U.S. Department of Agriculture: Agricultural Research Service, Lincoln, Nebraska

 

Date of this Version

8-2008

Comments

CAST Commentary
QTA2008-1 August 2008

Abstract

Disease has contributed significantly to the decline of bighorn sheep (Ovis Canadensis) populations throughout much of western North America, decreasing many native herds to less than 10% of their historical size and imperiling some populations and subspecies (Valdez and Krausman 1999). According to historical accounts (e.g., Grinnell 1928; Honess and Frost 1942; Shillinger 1937; Warren 1910), epidemics in some locations coincided with the advent of domestic livestock grazing in bighorn ranges, suggesting that novel pathogens may have been introduced into some bighorn populations beginning in the 1800s.
Native North American wild sheep species—bighorn sheep and thinhorn (Dall’s and Stone’s) sheep (O. dalli)—are very susceptible to pneumonia and particularly to pasteurellosis (Miller 2001). The generic term “pasteurellosis” is used here for disease (often respiratory) caused by bacteria in the family Pasteurellaceae but now classified in the genera Pasteurella, Mannheimia, or Bibersteinia.
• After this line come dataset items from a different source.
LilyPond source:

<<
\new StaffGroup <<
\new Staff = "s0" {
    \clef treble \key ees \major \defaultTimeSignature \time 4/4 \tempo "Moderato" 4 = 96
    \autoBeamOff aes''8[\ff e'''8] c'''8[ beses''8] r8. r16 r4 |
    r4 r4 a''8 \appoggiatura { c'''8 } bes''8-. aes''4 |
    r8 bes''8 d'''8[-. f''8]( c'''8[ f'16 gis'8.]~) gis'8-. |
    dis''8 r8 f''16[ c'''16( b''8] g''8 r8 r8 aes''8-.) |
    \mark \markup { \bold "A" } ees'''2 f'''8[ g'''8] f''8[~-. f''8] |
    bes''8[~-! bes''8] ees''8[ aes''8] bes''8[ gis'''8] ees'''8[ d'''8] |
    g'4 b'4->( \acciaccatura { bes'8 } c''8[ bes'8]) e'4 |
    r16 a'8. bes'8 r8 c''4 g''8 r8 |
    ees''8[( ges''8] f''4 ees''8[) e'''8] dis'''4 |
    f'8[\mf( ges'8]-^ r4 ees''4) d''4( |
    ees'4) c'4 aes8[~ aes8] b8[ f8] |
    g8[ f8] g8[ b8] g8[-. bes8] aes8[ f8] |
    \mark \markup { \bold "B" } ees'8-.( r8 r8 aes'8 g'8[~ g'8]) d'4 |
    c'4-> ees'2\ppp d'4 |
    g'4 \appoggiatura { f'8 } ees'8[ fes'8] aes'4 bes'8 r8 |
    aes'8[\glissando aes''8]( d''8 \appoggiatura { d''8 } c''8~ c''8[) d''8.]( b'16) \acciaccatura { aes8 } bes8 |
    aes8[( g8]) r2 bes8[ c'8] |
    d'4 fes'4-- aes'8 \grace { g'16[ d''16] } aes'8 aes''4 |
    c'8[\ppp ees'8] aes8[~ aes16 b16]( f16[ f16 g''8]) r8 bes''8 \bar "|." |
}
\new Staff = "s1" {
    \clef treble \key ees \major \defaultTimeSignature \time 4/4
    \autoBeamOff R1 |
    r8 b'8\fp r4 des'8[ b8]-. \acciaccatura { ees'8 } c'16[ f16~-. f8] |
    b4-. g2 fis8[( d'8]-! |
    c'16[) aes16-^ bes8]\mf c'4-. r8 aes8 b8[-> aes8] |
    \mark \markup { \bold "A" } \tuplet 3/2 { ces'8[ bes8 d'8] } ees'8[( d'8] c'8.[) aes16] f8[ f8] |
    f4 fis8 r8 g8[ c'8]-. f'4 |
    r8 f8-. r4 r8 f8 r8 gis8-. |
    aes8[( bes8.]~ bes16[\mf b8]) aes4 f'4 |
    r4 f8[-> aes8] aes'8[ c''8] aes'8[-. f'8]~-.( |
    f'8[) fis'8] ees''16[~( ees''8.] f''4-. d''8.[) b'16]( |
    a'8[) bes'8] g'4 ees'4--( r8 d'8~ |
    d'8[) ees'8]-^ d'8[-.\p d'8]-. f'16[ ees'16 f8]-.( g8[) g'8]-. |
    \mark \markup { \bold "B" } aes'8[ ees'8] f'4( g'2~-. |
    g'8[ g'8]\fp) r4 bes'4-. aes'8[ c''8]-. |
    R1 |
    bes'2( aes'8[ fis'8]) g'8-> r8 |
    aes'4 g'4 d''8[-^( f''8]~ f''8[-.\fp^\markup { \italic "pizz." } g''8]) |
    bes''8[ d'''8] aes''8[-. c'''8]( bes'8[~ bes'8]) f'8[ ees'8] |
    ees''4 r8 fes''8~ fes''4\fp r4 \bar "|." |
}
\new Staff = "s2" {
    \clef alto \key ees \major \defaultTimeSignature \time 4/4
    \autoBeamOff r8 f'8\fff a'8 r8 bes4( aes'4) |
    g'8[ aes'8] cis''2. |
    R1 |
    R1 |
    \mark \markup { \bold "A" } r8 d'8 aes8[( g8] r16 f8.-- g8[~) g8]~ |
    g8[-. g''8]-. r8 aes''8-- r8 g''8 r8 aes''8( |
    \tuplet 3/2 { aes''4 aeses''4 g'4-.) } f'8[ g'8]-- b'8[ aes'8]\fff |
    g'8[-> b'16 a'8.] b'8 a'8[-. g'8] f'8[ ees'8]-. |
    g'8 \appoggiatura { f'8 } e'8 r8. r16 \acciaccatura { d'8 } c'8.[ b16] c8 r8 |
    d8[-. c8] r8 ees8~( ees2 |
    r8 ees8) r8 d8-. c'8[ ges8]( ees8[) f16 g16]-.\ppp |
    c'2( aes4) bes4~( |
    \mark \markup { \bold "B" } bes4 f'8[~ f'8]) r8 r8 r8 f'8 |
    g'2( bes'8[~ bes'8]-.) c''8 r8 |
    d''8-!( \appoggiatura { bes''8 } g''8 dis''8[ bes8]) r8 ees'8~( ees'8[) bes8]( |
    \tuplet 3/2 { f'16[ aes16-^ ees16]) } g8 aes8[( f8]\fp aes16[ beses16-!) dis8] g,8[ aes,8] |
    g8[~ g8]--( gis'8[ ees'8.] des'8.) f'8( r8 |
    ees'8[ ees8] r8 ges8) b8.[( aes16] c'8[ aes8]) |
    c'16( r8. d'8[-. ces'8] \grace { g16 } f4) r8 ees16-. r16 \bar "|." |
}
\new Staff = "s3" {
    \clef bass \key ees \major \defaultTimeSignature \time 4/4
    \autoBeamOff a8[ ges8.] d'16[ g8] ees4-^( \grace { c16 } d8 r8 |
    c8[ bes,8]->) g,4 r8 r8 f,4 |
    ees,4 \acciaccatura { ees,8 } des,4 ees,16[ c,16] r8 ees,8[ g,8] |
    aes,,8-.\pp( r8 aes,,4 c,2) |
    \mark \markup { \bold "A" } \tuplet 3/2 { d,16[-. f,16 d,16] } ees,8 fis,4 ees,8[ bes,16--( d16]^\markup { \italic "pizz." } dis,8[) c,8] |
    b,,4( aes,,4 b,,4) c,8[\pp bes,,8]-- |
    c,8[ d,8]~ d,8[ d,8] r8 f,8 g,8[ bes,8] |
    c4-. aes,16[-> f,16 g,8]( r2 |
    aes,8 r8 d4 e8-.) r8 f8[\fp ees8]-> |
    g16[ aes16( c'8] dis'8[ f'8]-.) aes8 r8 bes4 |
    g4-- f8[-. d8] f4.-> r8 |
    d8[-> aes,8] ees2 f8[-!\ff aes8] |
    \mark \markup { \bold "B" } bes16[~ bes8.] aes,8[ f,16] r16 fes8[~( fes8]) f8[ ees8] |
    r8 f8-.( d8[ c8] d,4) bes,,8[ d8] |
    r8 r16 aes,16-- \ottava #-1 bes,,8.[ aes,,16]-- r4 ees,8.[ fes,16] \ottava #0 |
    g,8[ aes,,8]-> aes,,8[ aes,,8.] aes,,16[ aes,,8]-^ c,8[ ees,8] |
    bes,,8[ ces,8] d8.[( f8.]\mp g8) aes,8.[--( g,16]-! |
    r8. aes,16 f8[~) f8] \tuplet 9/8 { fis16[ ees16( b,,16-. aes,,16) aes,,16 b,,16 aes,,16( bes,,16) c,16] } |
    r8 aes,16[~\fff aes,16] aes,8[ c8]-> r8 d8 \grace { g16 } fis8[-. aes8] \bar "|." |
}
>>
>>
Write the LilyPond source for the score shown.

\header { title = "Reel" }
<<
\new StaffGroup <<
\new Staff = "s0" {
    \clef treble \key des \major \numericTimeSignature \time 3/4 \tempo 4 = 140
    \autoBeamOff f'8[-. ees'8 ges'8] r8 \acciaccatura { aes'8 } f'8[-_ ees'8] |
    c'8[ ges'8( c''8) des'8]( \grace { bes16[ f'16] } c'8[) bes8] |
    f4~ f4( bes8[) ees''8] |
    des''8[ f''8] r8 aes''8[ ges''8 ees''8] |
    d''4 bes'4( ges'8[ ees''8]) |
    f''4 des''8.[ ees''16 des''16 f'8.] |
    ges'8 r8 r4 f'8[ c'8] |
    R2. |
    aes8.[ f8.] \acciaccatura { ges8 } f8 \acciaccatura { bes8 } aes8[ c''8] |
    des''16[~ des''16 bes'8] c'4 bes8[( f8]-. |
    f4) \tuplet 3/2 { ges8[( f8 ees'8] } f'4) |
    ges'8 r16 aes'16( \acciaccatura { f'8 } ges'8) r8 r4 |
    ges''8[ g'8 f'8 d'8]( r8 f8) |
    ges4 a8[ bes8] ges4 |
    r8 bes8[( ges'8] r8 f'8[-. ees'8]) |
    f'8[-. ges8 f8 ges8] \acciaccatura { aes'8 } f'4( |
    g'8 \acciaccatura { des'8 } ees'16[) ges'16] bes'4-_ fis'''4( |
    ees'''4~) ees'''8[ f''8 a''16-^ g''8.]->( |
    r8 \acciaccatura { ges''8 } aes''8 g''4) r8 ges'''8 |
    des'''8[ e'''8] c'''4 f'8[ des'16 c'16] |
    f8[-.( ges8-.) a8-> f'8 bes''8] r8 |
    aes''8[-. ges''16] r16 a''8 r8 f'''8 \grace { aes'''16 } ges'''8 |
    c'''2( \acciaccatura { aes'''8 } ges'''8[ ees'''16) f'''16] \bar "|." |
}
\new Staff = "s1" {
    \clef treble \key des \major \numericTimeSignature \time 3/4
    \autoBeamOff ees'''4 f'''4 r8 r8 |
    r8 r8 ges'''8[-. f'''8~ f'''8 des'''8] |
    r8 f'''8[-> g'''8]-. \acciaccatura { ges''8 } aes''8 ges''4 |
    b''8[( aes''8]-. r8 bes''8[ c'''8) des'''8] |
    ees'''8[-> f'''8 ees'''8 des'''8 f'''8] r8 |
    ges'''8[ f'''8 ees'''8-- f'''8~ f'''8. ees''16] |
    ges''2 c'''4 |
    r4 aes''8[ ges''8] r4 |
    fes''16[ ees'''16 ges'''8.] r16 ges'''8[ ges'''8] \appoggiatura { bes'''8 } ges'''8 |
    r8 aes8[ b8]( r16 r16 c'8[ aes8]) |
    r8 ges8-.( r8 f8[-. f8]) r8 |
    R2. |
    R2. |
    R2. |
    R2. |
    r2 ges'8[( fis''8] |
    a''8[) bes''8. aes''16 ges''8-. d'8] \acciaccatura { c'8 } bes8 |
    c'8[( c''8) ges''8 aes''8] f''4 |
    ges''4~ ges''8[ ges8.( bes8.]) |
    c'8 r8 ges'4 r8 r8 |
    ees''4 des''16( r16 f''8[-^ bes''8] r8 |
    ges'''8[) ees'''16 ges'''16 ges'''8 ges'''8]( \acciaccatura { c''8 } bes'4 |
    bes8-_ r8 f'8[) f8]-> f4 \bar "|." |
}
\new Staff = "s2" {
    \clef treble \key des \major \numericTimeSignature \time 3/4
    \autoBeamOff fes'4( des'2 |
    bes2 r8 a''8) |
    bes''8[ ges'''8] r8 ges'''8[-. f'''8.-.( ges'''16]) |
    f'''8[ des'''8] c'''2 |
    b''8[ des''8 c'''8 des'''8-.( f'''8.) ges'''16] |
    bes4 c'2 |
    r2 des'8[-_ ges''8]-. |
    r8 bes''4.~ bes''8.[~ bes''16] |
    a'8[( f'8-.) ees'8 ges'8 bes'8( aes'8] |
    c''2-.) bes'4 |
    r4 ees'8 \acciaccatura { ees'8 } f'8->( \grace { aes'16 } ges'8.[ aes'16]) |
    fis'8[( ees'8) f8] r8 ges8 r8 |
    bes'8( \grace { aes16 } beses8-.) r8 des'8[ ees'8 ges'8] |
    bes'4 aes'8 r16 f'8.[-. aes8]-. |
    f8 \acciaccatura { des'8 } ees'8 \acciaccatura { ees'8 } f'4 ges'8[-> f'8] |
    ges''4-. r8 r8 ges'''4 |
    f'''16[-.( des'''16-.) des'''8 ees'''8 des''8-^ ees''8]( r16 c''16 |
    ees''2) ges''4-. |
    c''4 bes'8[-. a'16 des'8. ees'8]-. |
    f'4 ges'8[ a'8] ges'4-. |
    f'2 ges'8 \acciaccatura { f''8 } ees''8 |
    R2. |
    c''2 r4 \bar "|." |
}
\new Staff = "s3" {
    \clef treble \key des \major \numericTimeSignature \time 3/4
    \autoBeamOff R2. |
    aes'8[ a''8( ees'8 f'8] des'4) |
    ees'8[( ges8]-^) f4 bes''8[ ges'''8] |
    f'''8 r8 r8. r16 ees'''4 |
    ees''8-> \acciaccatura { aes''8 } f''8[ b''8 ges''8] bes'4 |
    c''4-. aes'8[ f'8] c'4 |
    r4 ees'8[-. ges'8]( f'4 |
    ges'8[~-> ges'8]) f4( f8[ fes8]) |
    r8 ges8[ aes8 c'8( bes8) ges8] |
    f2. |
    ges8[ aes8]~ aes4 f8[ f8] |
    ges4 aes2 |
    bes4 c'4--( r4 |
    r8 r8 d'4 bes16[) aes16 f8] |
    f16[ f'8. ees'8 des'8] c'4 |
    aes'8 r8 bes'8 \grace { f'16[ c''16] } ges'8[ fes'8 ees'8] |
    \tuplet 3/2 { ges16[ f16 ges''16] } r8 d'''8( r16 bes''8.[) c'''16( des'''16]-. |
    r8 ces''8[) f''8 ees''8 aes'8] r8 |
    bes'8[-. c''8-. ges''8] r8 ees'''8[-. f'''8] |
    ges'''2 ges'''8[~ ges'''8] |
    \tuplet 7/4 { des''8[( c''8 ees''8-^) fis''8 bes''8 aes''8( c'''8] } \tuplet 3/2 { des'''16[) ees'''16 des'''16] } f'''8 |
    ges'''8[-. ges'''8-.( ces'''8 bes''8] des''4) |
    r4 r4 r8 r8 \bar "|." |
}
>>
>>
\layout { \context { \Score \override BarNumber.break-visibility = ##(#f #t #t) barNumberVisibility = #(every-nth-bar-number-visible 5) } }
In some recent pneumonia epidemics in bighorns, the cause has been attributed to endemic respiratory pathogens or strains of Pasteurellaceae (Rudolph et al. 2007), and in other epidemics the cause has been attributed to Pasteurellaceae strains or other pathogens introduced via interactions with domestic sheep (O. aires; George et al. 2008). This Commentary reviews current knowledge on pneumonic pasteurellosis in domestic and wild sheep, the risks of transmission between these species, and approaches for lowering the overall risk of epidemics in wild sheep.